Portillo identified Chesapeake and Consol as Utica acreage holders most likely to tap the A&D marketplace to raise cash, with Magnum Hunter Resources Corp. already in the bankruptcy process with Ohio and West Virginia Utica assets. On the flip side, EQT and Gulfport sport bulletproof balance sheets—both with leverage ratios below 3x—with the most flexibility.

Looking ahead

The near-term fate of the Utica—i.e. capital investments—is predicated on the winds of natural gas pricing, said Dingmann. If prices stay in the low $2, rigs will remain sparse this year. But it wouldn’t take much upward movement in gas prices for the prognosis to change dramatically.

“There’s a material difference in returns between $2.15 today and Henry Hub at $2.50,” he said. “And there’s a big step up between $2.50 and $3. The closer we get to $2.50, the more activity we’ll see in the play.”

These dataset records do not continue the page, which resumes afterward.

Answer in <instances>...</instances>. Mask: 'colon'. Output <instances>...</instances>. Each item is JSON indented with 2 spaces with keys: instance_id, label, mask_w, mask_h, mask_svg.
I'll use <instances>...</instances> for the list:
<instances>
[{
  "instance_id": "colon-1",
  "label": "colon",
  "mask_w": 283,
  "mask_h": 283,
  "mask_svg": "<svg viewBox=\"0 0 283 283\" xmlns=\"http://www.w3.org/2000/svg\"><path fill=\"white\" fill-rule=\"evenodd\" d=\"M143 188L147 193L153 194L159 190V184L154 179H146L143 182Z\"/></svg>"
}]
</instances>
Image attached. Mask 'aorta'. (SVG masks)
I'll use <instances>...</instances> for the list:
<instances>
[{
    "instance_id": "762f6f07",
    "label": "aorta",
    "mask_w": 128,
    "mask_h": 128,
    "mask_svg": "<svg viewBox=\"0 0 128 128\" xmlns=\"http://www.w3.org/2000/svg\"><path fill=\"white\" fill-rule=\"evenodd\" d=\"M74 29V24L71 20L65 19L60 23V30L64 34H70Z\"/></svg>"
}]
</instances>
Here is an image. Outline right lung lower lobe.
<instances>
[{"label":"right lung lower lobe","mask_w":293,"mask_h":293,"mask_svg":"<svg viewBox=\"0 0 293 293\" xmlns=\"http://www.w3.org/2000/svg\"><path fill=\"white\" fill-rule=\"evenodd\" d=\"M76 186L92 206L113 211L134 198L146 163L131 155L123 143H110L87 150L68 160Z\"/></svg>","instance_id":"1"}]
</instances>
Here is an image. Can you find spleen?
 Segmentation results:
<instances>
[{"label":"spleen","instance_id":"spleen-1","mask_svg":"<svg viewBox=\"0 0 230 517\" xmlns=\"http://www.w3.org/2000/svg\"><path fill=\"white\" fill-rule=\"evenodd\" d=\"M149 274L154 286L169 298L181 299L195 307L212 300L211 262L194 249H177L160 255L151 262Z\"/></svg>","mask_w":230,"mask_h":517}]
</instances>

Good news: Portillo projects a material jump in natural gas prices by year-end.

“We see 2 Bcf of new demand with 2 Bcf of decreasing supply that should cause a sharp correction. By the fourth quarter, the market should balance and, by early 2017, assuming normal weather, we should see a $3.25 to $3.50 per Mcf Henry Hub price.” That same bump will capture investors’ attention as well.

The Utica “is certainly one of the top three plays,” Dingmann said. “We believe there’s value in this play much like we see value in the Permian and Stack plays. It can generate returns and value even at these low commodity prices. Bottom line: It can still compete for capital.”

Portillo also suggested Wall Street is “kind of very interested” in Utica players at the moment, with investors paying close attention to slowed growth coupled with aligning cash flow to capex.

“If you see operators cut back on their growth rate to maximize cash flow with better realizations, that’s a more favorable outcome for investors. Capital discipline is paramount. That’s when you’re going to see a lot more capital flow into the sector from an equity perspective.

“Growth is no longer a focus, and that’s a good thing.”